* Description of the task
Although the records contain pictures, none belong in the copy: restate word for word only the lines from the one with "color: #f9a8d4 ->" through the one with "align-items: flex-start ->", both included.

* Source material

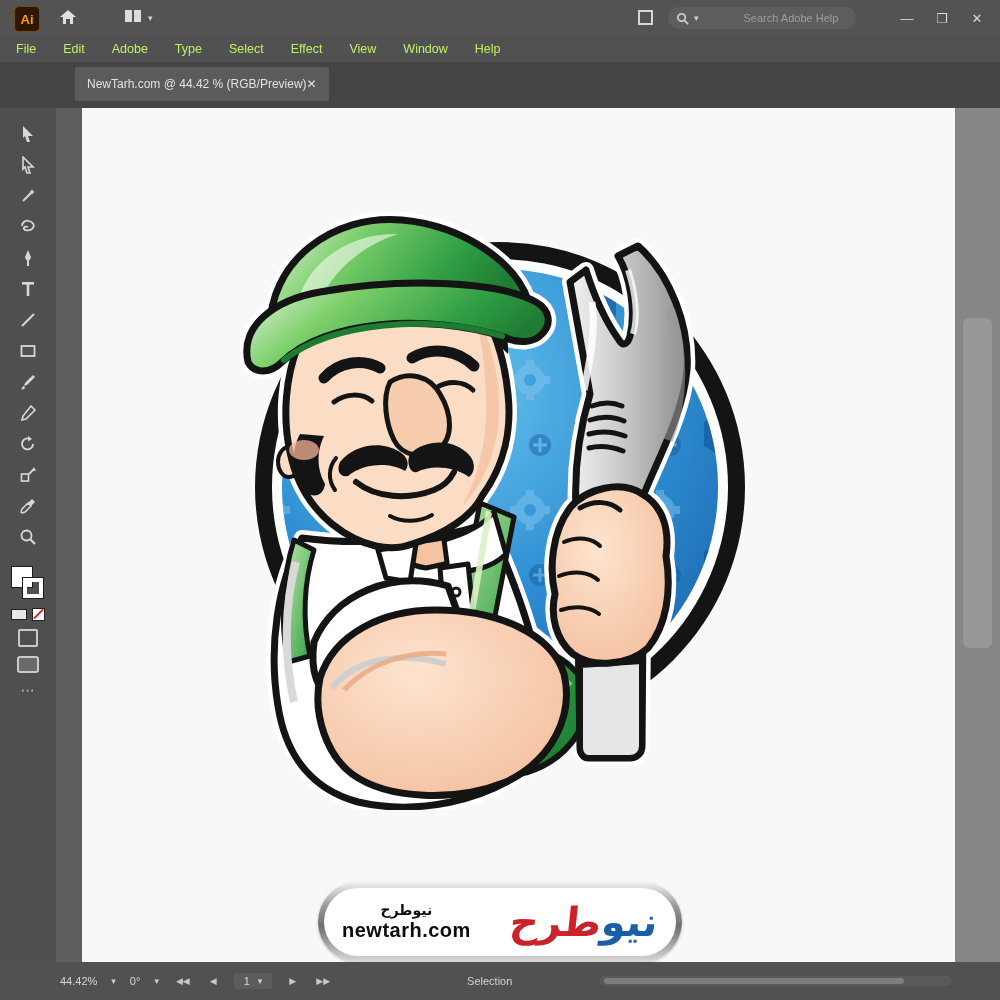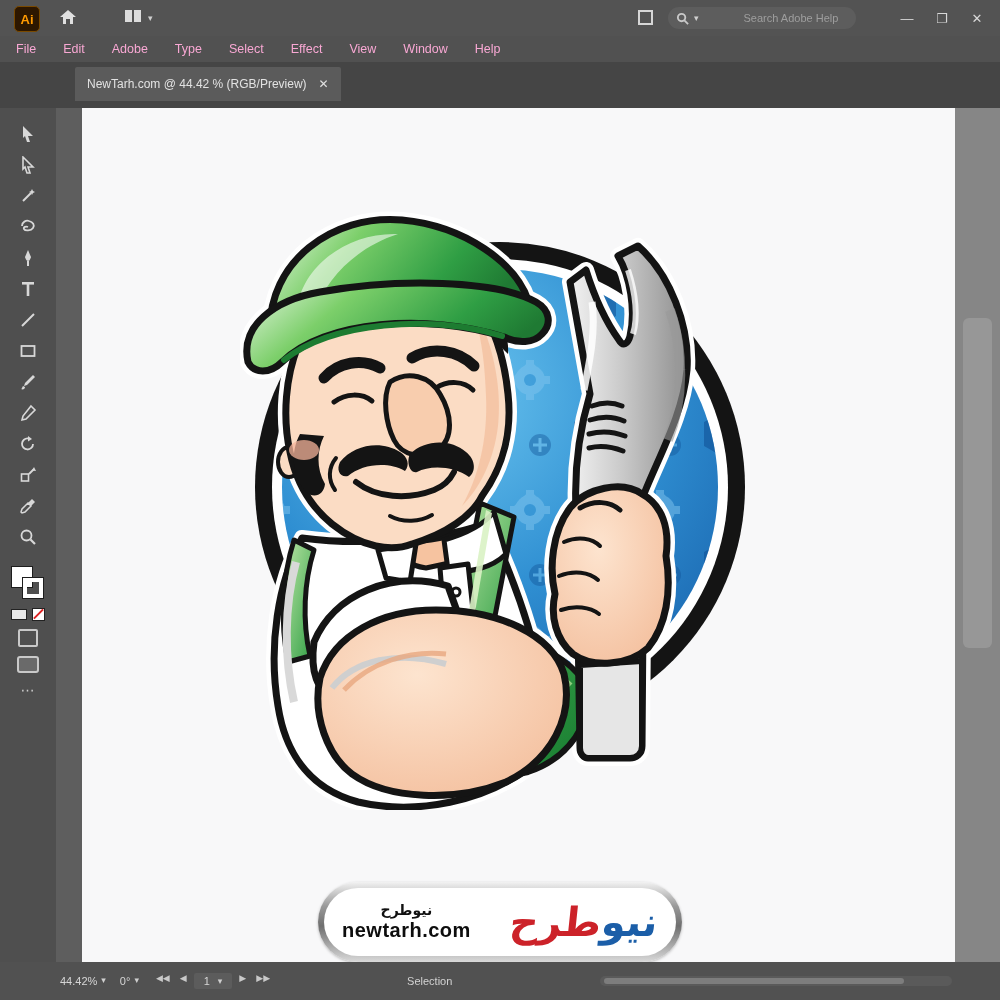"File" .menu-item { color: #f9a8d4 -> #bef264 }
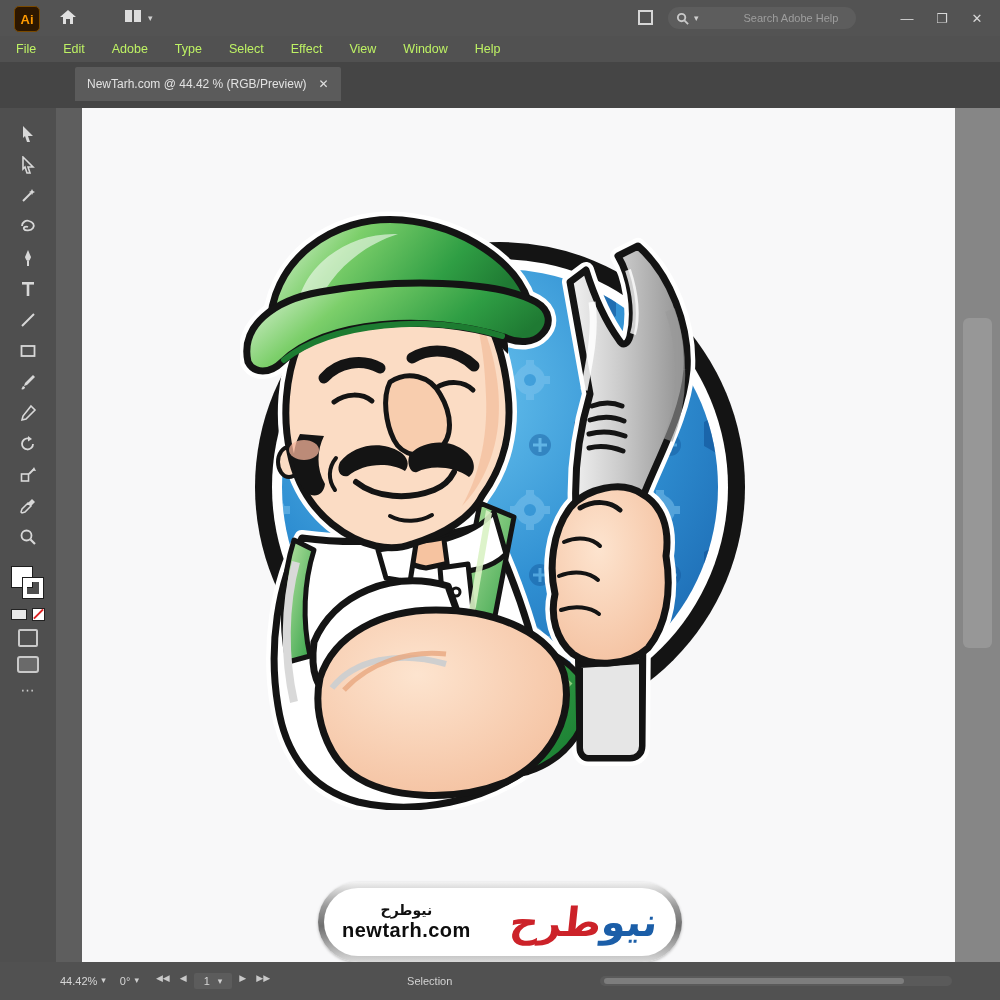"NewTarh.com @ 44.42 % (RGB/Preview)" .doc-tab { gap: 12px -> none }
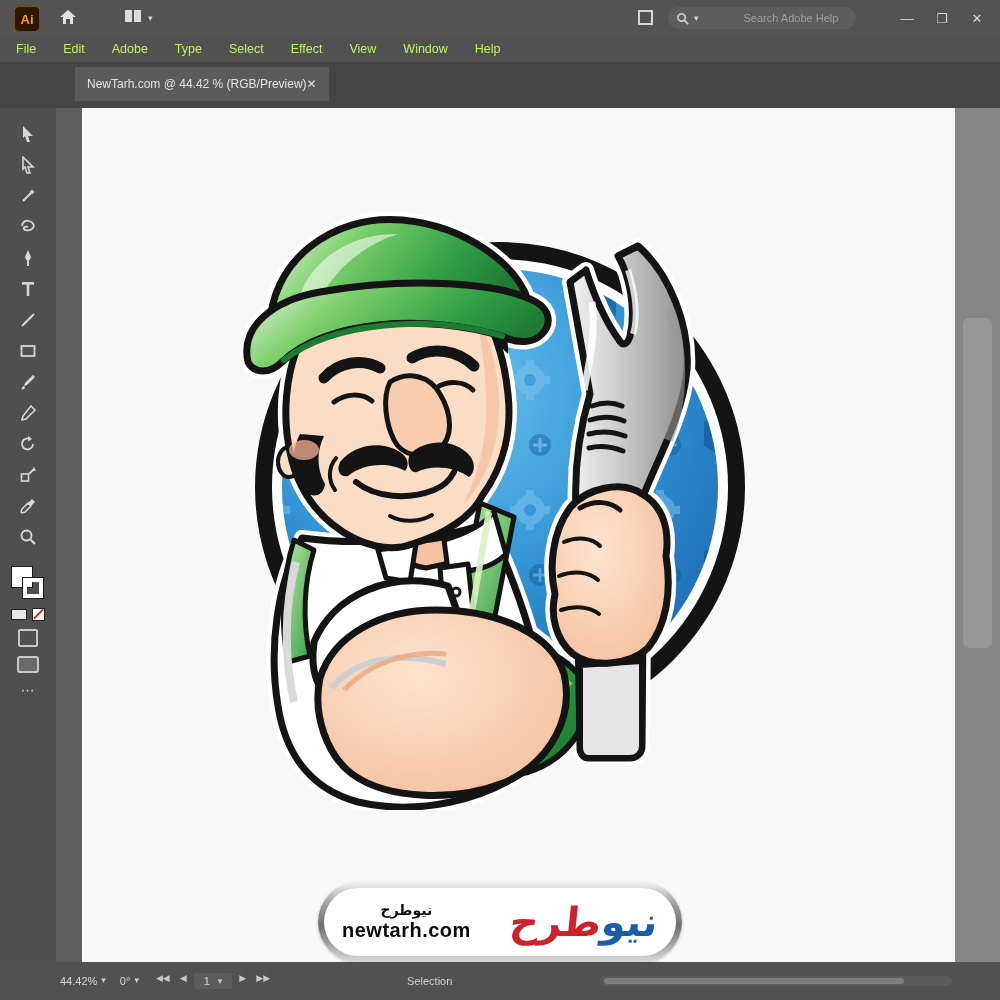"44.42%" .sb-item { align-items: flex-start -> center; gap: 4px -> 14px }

==

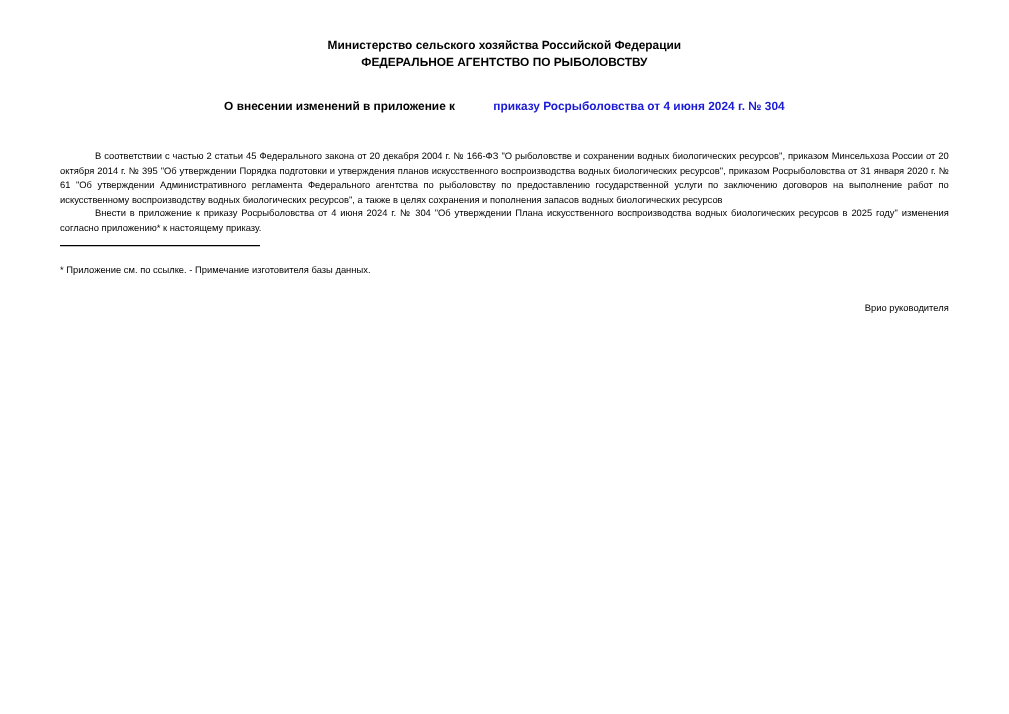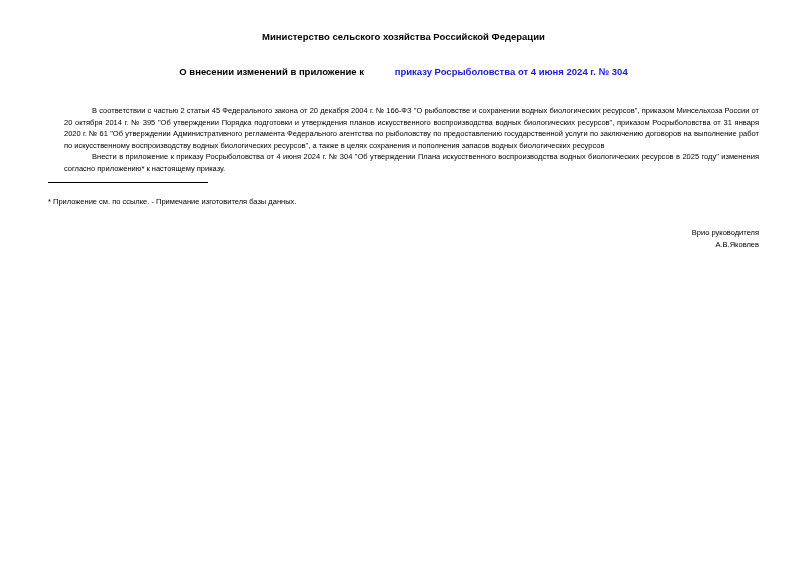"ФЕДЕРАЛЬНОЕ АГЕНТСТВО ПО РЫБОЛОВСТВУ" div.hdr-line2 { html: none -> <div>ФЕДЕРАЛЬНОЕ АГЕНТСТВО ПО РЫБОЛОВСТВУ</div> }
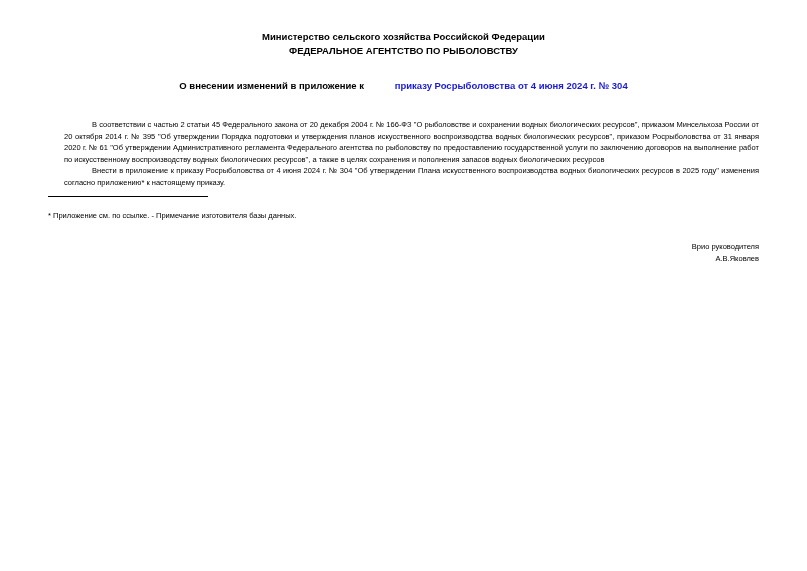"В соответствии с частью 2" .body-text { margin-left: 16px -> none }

* * *

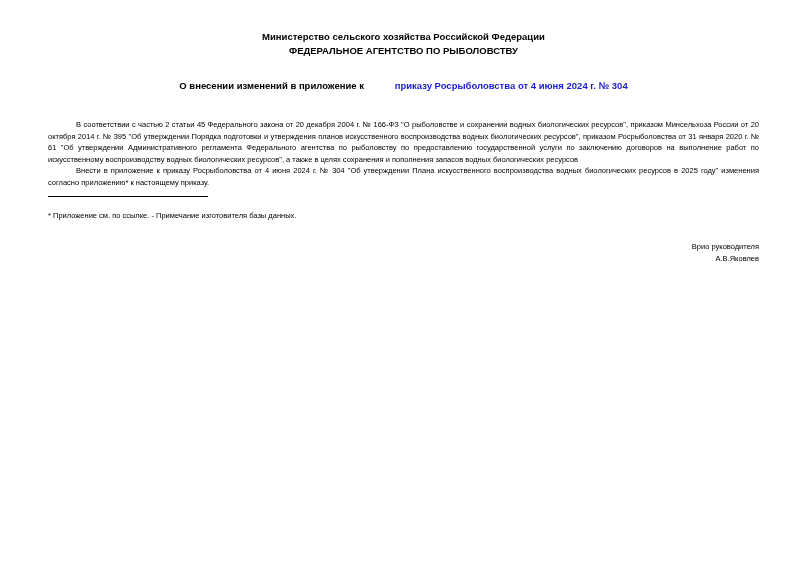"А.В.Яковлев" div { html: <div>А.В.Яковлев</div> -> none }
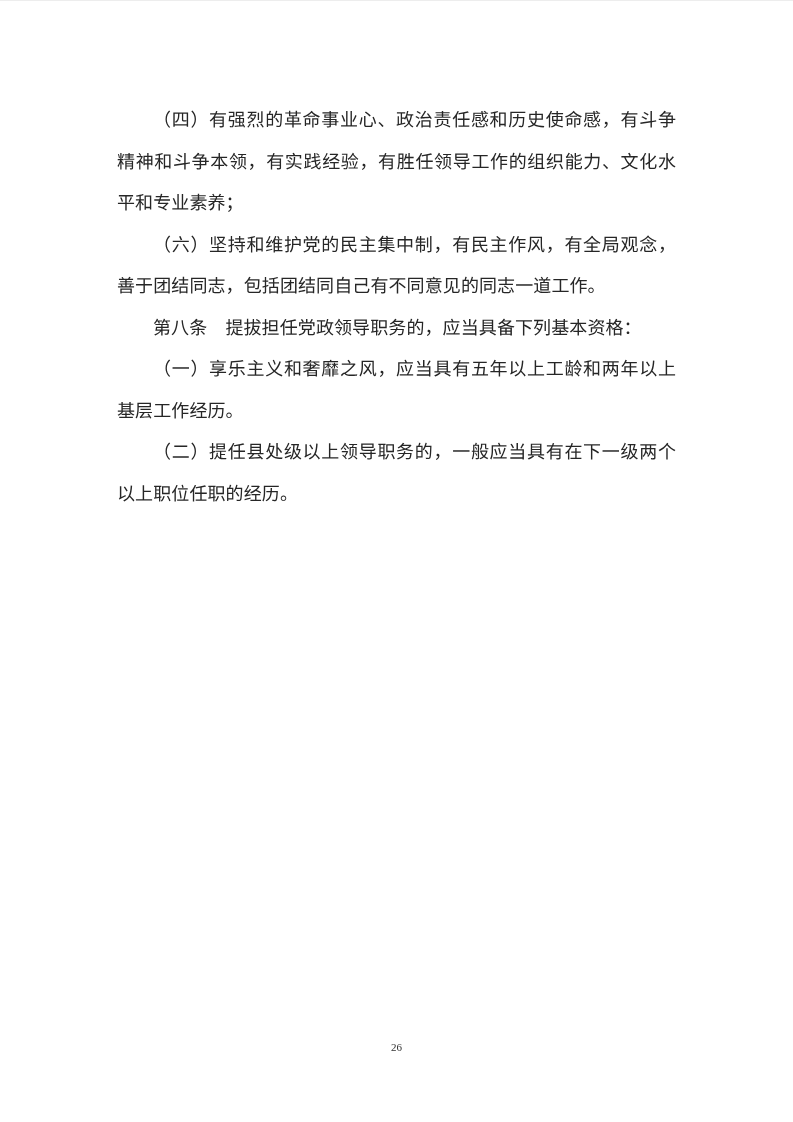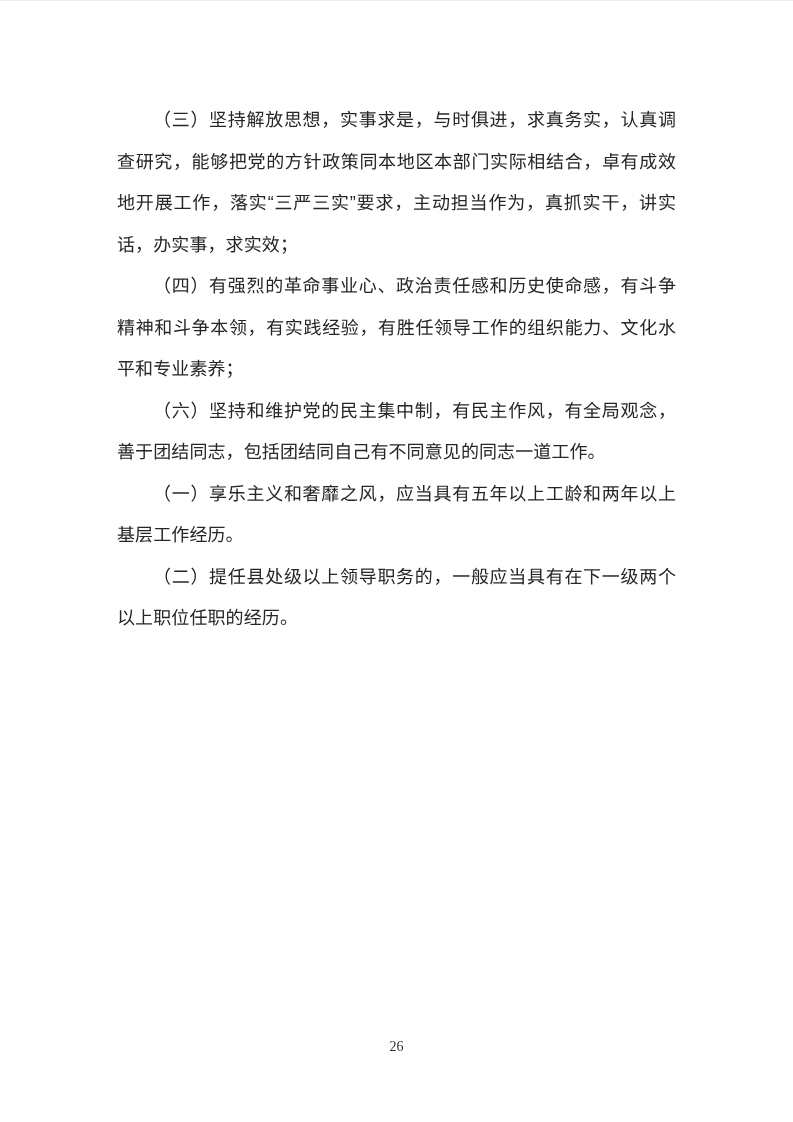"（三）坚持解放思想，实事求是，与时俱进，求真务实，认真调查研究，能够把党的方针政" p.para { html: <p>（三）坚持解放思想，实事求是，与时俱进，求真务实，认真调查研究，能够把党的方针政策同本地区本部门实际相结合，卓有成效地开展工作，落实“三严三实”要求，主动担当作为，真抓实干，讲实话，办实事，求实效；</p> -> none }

* Answer to this task
"File" .menu-item { color: #f9a8d4 -> #bef264 }
"NewTarh.com @ 44.42 % (RGB/Preview)" .doc-tab { gap: 12px -> none }
"44.42%" .sb-item { align-items: flex-start -> center; gap: 4px -> 14px }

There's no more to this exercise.